Exercise instructions
In the rows below, copy out word for word every line, starting at the line that contains "Offensivleistung angeführt von" and stopping after the line that contains "Makkabi kurz vor".

__________

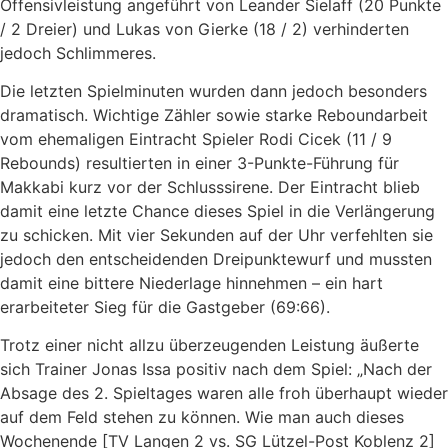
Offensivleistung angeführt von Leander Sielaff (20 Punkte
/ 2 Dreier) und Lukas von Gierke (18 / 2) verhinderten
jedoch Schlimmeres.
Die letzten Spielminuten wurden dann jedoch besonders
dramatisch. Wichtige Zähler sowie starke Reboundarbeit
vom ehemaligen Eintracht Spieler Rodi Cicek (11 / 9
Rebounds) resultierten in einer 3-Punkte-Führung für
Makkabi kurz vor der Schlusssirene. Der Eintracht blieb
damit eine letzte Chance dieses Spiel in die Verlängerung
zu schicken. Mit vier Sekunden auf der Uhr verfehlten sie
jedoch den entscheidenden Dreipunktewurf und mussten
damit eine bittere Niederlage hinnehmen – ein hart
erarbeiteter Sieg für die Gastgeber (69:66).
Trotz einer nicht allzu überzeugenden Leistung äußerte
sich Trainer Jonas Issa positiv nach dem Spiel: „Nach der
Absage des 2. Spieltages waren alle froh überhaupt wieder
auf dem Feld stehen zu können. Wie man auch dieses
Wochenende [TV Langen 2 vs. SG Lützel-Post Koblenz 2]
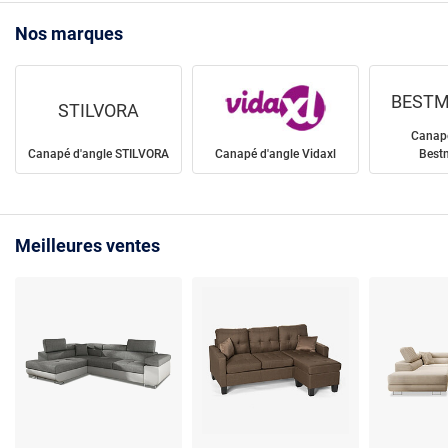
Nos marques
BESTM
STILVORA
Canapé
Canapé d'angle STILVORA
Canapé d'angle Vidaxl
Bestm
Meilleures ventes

__________

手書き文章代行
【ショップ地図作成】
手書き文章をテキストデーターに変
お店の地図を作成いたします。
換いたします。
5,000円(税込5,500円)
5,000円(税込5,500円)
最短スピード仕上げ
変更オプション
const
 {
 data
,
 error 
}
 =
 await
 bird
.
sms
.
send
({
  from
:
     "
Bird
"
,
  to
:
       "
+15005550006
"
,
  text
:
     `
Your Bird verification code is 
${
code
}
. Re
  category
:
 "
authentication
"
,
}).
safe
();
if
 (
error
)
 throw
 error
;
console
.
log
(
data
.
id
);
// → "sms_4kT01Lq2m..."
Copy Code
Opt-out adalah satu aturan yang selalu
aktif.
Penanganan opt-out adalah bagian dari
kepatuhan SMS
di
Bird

__________

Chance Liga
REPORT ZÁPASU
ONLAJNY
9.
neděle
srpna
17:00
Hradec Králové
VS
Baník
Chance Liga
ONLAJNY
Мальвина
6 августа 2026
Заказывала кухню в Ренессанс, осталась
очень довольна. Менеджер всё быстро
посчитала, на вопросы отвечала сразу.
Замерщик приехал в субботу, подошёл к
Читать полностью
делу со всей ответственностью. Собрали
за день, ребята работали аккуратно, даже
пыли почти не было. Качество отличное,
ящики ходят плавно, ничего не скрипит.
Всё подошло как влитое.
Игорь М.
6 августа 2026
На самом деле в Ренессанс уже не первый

__________

Task response
Offensivleistung angeführt von Leander Sielaff (20 Punkte
/ 2 Dreier) und Lukas von Gierke (18 / 2) verhinderten
jedoch Schlimmeres.
Die letzten Spielminuten wurden dann jedoch besonders
dramatisch. Wichtige Zähler sowie starke Reboundarbeit
vom ehemaligen Eintracht Spieler Rodi Cicek (11 / 9
Rebounds) resultierten in einer 3-Punkte-Führung für
Makkabi kurz vor der Schlusssirene. Der Eintracht blieb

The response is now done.